Delphi 10.4, Interbase 2020, Windows 10
I have a TDBMemo connected to a BLOB field in an Interbase table using FireDAC:
TFDConnection --> TFDQuery --> TDataSource --> TDBMemo
This is in a simple test program, with no event handlers attached to any component in the chain. The database table field is BLOB subtype 0 (i.e. binary). The data in the field displays correctly as text in the DBMemo if there are no UTF8 (Greek, Cyrillic, etc. - non-Latin) characters in it, and updates and retrieves the text correctly, and works correctly with any Latin alphabet with non-ASCII characters, like French, but all non-Latin UTF8 characters are garbled in the DBMemo and in the table field after posting changes. If I paste Greek letters into the DBMemo they display correctly (so the DBMemo is handling UTF8 correctly) but are garbled after a post to the table. The table field is a binary BLOB, which should store whatever is posted to it without changing the data. That means the text is not being kept as UTF8 somewhere along the chain from the DBMemo to the FDQuery - the text is being converted to an ANSI string.

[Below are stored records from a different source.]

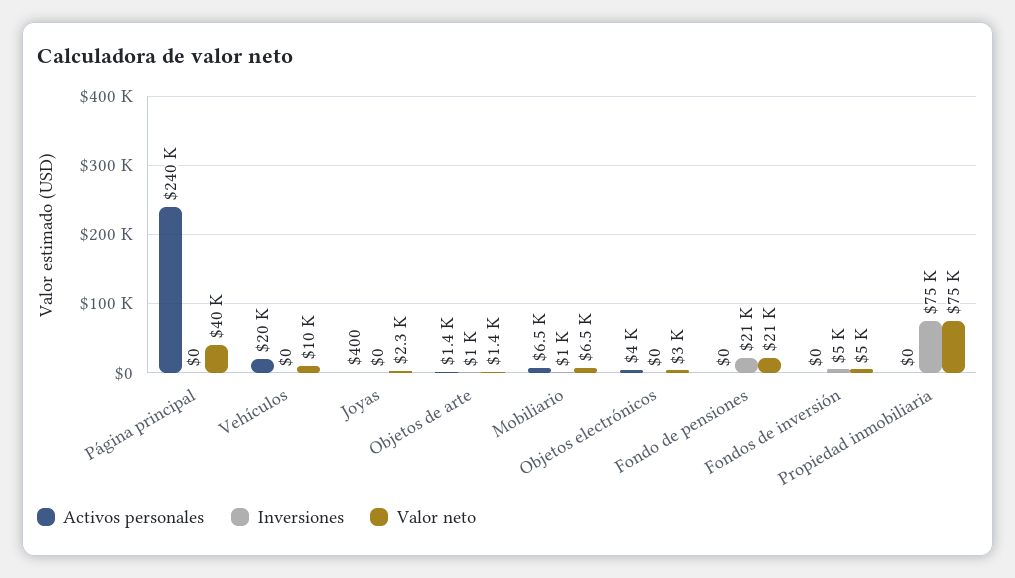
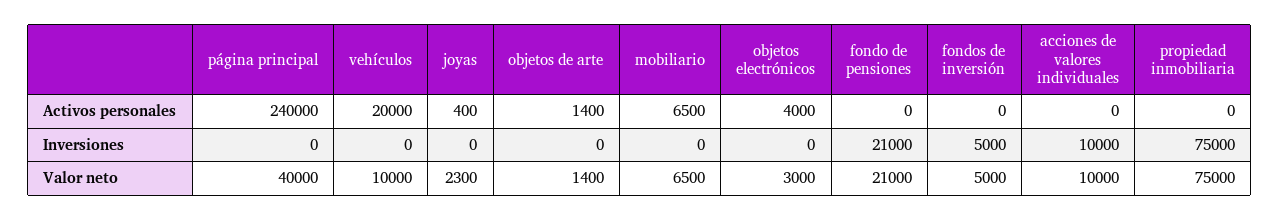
  {
    "Activos personales": {
      "Página principal": 240000,
      "Vehículos": 20000,
      "Joyas": 400,
      "Objetos de arte": 1400,
      "Mobiliario": 6500,
      "Objetos electrónicos": 4000,
      "Fondo de pensiones": 0,
      "Fondos de inversión": 0,
-     "Propiedad inmobiliaria": 0
+     "Propiedad inmobiliaria": 0,
+     "acciones de valores individuales": 0
    },
    "Inversiones": {
      "Página principal": 0,
      "Vehículos": 0,
      "Joyas": 0,
-     "Objetos de arte": 1000,
+     "Objetos de arte": 0,
-     "Mobiliario": 1000,
+     "Mobiliario": 0,
      "Objetos electrónicos": 0,
      "Fondo de pensiones": 21000,
      "Fondos de inversión": 5000,
-     "Propiedad inmobiliaria": 75000
+     "Propiedad inmobiliaria": 75000,
+     "acciones de valores individuales": 10000
    },
    "Valor neto": {
      "Página principal": 40000,
      "Vehículos": 10000,
      "Joyas": 2300,
      "Objetos de arte": 1400,
      "Mobiliario": 6500,
      "Objetos electrónicos": 3000,
      "Fondo de pensiones": 21000,
      "Fondos de inversión": 5000,
-     "Propiedad inmobiliaria": 75000
+     "Propiedad inmobiliaria": 75000,
+     "acciones de valores individuales": 10000
    }
  }

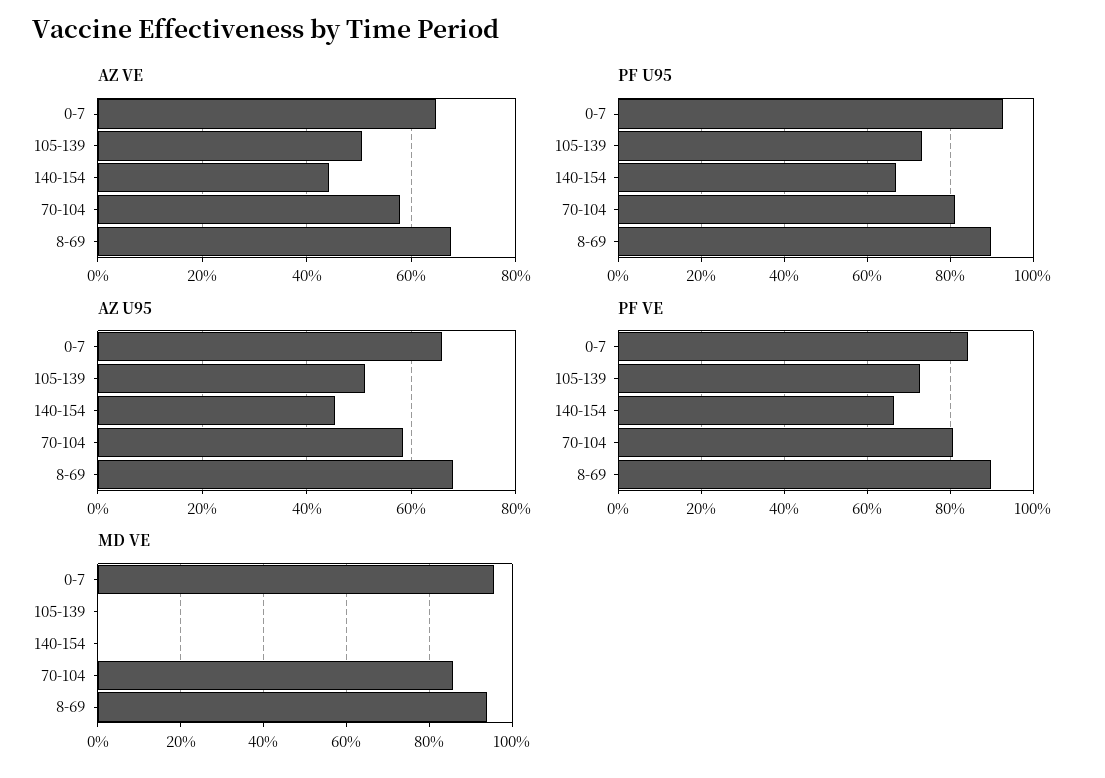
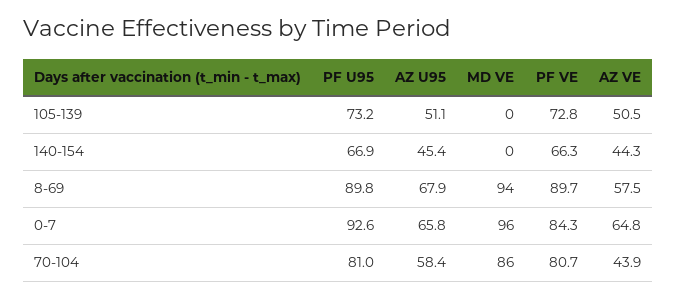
  {
    "AZ VE": {
      "0-7": 64.8,
      "105-139": 50.5,
      "140-154": 44.3,
-     "70-104": 58,
+     "70-104": 43.9,
-     "8-69": 68
+     "8-69": 57.5
    },
    "PF U95": {
      "0-7": 92.6,
      "105-139": 73.2,
      "140-154": 66.9,
      "70-104": 81,
      "8-69": 89.8
    },
    "AZ U95": {
      "0-7": 65.8,
      "105-139": 51.1,
      "140-154": 45.4,
      "70-104": 58.4,
      "8-69": 67.9
    },
    "PF VE": {
      "0-7": 84.3,
      "105-139": 72.8,
      "140-154": 66.3,
      "70-104": 80.7,
      "8-69": 89.7
    },
    "MD VE": {
      "0-7": 96,
      "105-139": 0,
      "140-154": 0,
      "70-104": 86,
      "8-69": 94
    }
  }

I have tried (using the ANSI to UTF8 functions) to stuff the DBMemo.Text into the table field directly - didn't work. I have tried streaming the data from DBMemo.Text into the BLOB field (TStringStream --> TBLOBStream) - didn't work. I have tried using a BLOB subtype 1 (text) field with explicit charset UTF8 instead of the binary BLOB - same result. Examining the data in the Delphi debugger immediately before the post shows the DBMemo.Text is correct. Displaying the text BLOB UTF8 field with isql shows it has been garbled in the table.
There may be a problem with the BLOB text field in the table: if I try to update the field directly in IBConsole isql with
update biblio set greekfield = ἡλιοδρόμος' where id=10793
or
update biblio set greekfield = cast('ἡλιοδρόμος' as varchar(2000) character set UTF8) where id=107937
it fails with "Cannot transliterate character between character sets". But maybe that's just IBConsole being silly.

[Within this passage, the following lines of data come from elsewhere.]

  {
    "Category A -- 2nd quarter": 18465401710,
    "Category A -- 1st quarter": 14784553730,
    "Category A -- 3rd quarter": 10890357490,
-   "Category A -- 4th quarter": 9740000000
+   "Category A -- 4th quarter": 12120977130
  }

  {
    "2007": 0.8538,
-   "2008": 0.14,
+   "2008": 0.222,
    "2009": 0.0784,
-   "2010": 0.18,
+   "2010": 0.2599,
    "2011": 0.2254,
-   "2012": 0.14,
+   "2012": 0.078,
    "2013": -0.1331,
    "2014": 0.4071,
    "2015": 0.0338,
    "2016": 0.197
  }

Since Delphi 10 is fully Unicode compliant - and so is Interbase 2020 - I expected Delphi to be able to handle the Greek UTF8 characters, at the very least when using an explicitly UTF text BLOB table field in Interbase. Obviously I am doing something wrong, but after several hours of trying everything I can think of I still can't get it to work.
Help!
David
David,
Have you set the CharacterSet property to UTF8 in your FDConnection? https://docwiki.embarcadero.com/RADStudio/Sydney/en/Connect_to_InterBase_(FireDAC)

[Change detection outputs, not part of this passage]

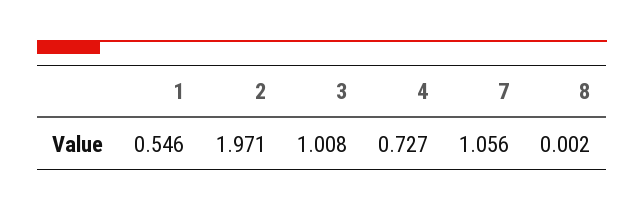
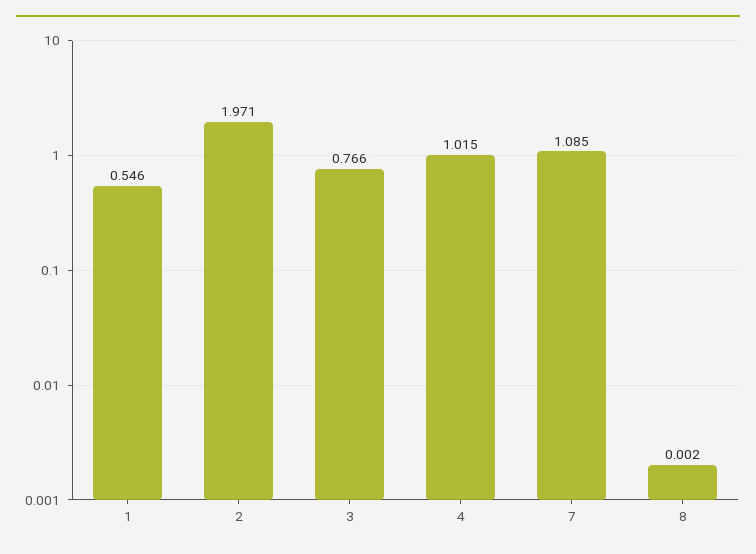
  {
    "1": 0.546,
    "2": 1.971,
-   "3": 1.008,
+   "3": 0.766,
-   "4": 0.727,
+   "4": 1.015,
-   "7": 1.056,
+   "7": 1.085,
    "8": 0.002
  }

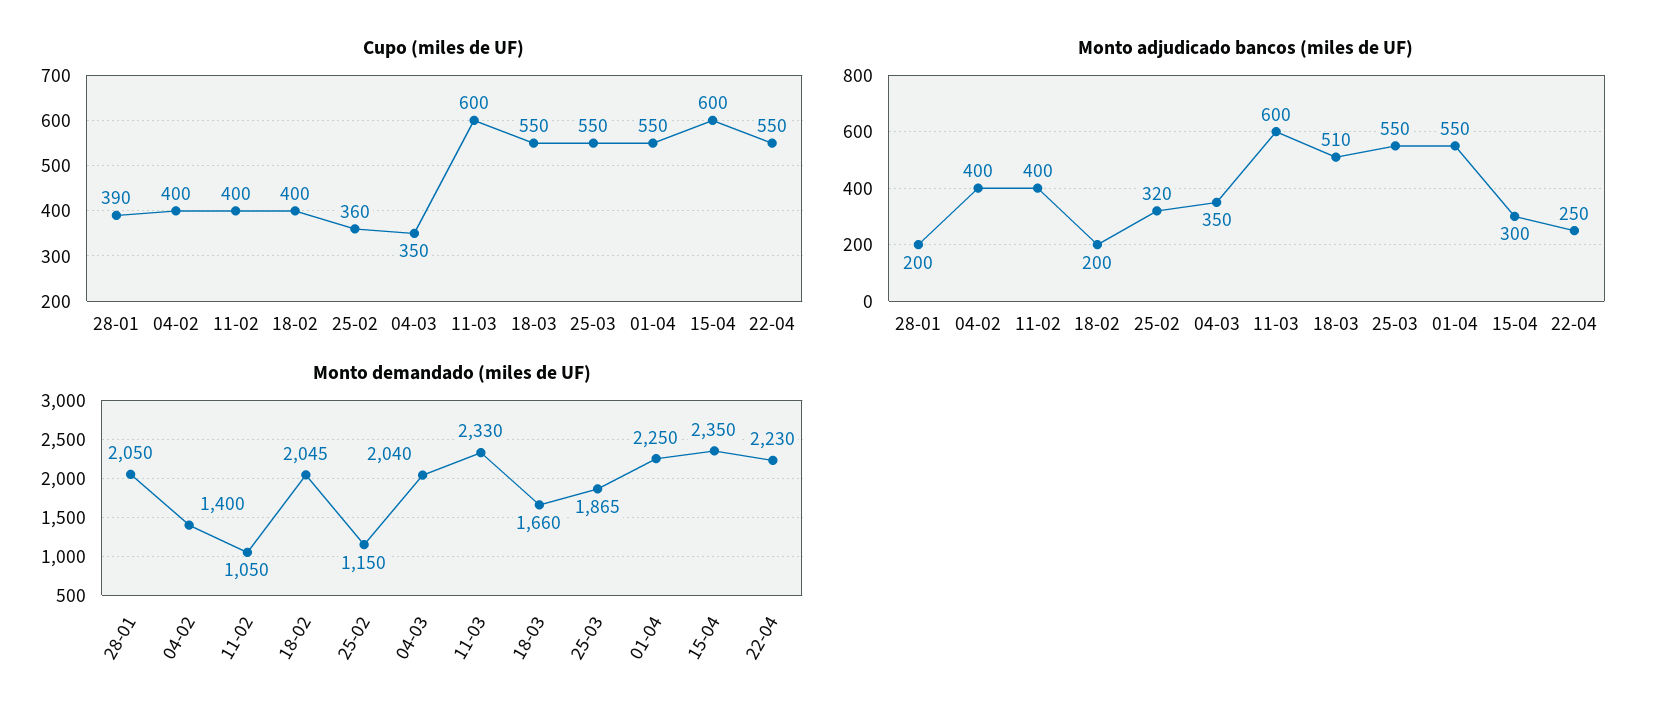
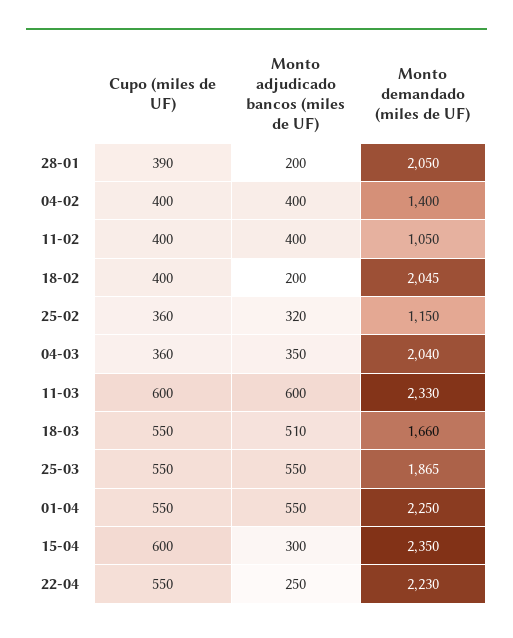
  {
    "Cupo (miles de UF)": {
      "28-01": 390,
      "04-02": 400,
      "11-02": 400,
      "18-02": 400,
      "25-02": 360,
-     "04-03": 350,
+     "04-03": 360,
      "11-03": 600,
      "18-03": 550,
      "25-03": 550,
      "01-04": 550,
      "15-04": 600,
      "22-04": 550
    },
    "Monto adjudicado bancos (miles de UF)": {
      "28-01": 200,
      "04-02": 400,
      "11-02": 400,
      "18-02": 200,
      "25-02": 320,
      "04-03": 350,
      "11-03": 600,
      "18-03": 510,
      "25-03": 550,
      "01-04": 550,
      "15-04": 300,
      "22-04": 250
    },
    "Monto demandado (miles de UF)": {
      "28-01": 2050,
      "04-02": 1400,
      "11-02": 1050,
      "18-02": 2045,
      "25-02": 1150,
      "04-03": 2040,
      "11-03": 2330,
      "18-03": 1660,
      "25-03": 1865,
      "01-04": 2250,
      "15-04": 2350,
      "22-04": 2230
    }
  }

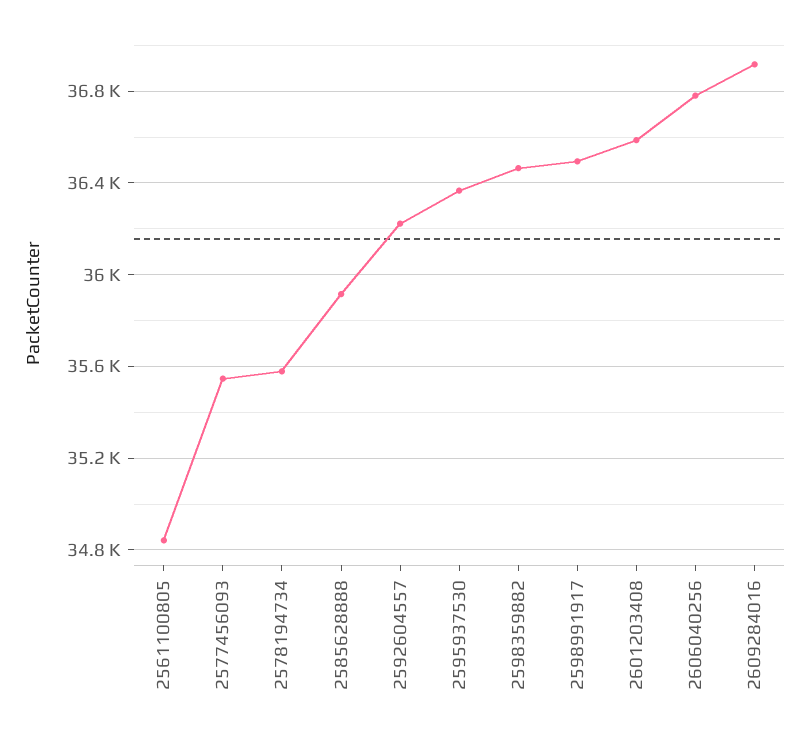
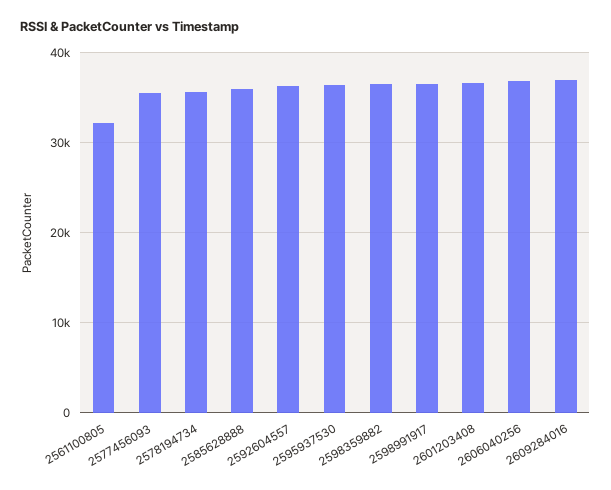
  {
-   "2561100805": 34850,
+   "2561100805": 32000,
    "2577456093": 35550,
    "2578194734": 35600,
    "2585628888": 35900,
    "2592604557": 36200,
    "2595937530": 36350,
    "2598359882": 36450,
    "2598991917": 36500,
    "2601203408": 36600,
    "2606040256": 36800,
    "2609284016": 36900
  }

If you do the above and have the greekfield column defined as
BLOB SUB_TYPE 1 CHARACTER SET UTF8
it should be able to do what you want.
By way of example, here is a sample with the command-line isql tool in InterBase. If you run the sample without '-names utf8', you will get "transliteration error". But, if you run it with the '-names utf8' character set name, the character set is set at the connection time, resulting in proper conversion of text input/output to the database from the client application.
connect 'blob_utf8.ib';
drop database;
create database 'blob_utf8.ib';
create table t1 (greekfield blob sub_type 1 character set UTF8);
commit;
set echo on;
show table t1;
/* Add some Greek data */
insert into t1 values ('ἡλιοδρόμος');
commit;
/* retrieve all and display */
select * from t1;
/* retrieve with greek text cast to UTF8 in the filter condition */
select * from t1
where cast (greekfield as varchar(200) character set UTF8) IN ('ἡλιοδρόμος');
quit;